20-BBSRC/NSF-BIO Regulatory control of innate immune response in marine invertebrates

Animals live in constantly changing environments that are rich in microbial life. Immune systems orchestrate the complex, dynamic relationships between animals and microbes by both eliminating pathogenic microbes as well as promoting the growth of beneficial microbiota. However, our understanding of innate immune mechanisms in most animal phyla, including vertebrates, remains limited. The proposed research addresses this considerable knowledge gap by exploiting the experimental advantages of echinoderm larvae to investigate immune responses in a relatively unexplored animal lineage. Echinoderm larvae are morphologically simple, free-swimming multicellular organisms equipped with a sophisticated cellular and molecular immune system. By integrating recently available sequencing data from several echinoderm species with technology for measuring gene expression at single-cell resolution, the proposed research will significantly advance our understanding of animal immunity. This proposal describes a collaborative, systems-level approach to define the regulatory mechanisms that control immune responses across different echinoderm species. This innovative analysis will reveal evolutionarily conserved principles of immune response as well as species-specific adaptations.

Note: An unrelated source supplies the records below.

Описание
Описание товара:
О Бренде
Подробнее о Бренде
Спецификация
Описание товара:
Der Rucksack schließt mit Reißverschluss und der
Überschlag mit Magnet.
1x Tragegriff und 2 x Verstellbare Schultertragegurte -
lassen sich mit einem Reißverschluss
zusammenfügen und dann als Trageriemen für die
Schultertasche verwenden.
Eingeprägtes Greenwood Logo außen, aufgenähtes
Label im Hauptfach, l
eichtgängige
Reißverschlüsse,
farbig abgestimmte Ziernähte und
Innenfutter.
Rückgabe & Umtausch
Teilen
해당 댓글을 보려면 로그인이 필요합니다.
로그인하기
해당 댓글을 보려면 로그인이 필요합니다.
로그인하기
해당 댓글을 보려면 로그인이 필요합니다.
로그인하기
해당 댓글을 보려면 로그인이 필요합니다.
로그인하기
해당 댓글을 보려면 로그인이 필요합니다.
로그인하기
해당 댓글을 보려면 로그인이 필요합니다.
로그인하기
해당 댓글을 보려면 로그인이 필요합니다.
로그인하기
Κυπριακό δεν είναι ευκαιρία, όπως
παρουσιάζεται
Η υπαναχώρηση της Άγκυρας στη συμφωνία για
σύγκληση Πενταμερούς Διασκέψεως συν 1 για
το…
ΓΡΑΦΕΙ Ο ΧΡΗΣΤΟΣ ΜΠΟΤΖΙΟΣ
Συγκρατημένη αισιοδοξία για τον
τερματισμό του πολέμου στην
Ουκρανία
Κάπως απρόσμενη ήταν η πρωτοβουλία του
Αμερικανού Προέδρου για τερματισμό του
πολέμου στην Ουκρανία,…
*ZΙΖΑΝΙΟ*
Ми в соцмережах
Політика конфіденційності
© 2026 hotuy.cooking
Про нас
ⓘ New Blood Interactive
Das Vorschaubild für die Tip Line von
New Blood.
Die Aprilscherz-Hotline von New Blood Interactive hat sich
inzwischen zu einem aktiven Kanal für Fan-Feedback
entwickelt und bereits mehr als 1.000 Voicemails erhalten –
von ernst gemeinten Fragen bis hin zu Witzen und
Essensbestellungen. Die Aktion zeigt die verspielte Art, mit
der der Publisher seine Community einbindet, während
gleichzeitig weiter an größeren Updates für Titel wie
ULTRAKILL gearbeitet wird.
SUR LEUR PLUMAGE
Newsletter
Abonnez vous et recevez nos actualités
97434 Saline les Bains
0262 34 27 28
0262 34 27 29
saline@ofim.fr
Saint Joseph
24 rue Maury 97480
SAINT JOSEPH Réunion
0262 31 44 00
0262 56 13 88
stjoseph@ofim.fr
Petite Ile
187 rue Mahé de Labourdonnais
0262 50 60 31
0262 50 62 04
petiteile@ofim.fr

Animals live in constantly changing environments that are rich in microbial life. Immune systems orchestrate the complex, dynamic relationships between animals and microbes by both eliminating pathogenic microbes as well as promoting the growth of beneficial microbiota. However, our understanding of innate immune mechanisms in most animal phyla remains limited. The proposed research will address this knowledge gap by exploiting the experimental advantages of echinoderm larvae to investigate immune responses.
The proposed work will investigate immunity in four echinoderm species and characterising the response to both bacterial and viral pathogens. The echinoderm species were selected to reflect a range of taxonomic distances, ecological niches, and life history traits. The proposed work will be carried out in three aims. First, larval immune cell populations will be defined using in vivo microscopy and functional assays. Second, the change in gene activity in response to immune challenge will be measured both system-wide and at single-cell resolution using high throughput sequencing techniques. Findings from these two experimental strategies will be integrated to construct gene regulatory networks (GRNs) that regulate innate immune response. Regulatory linkages will be validated using in vivo perturbation assays.
Findings will delineate the system-wide transcriptional response to immune perturbation in higher temporal and cellular resolution than is possible in any other experimental systems. This work will substantially expand our understand of animal immunity. Furthermore, a phylogenetic perspective will generate a systems-level framework for understanding how immune systems evolve. This original and innovative approach will uncover fundamental properties of immune responses to different type of pathogens.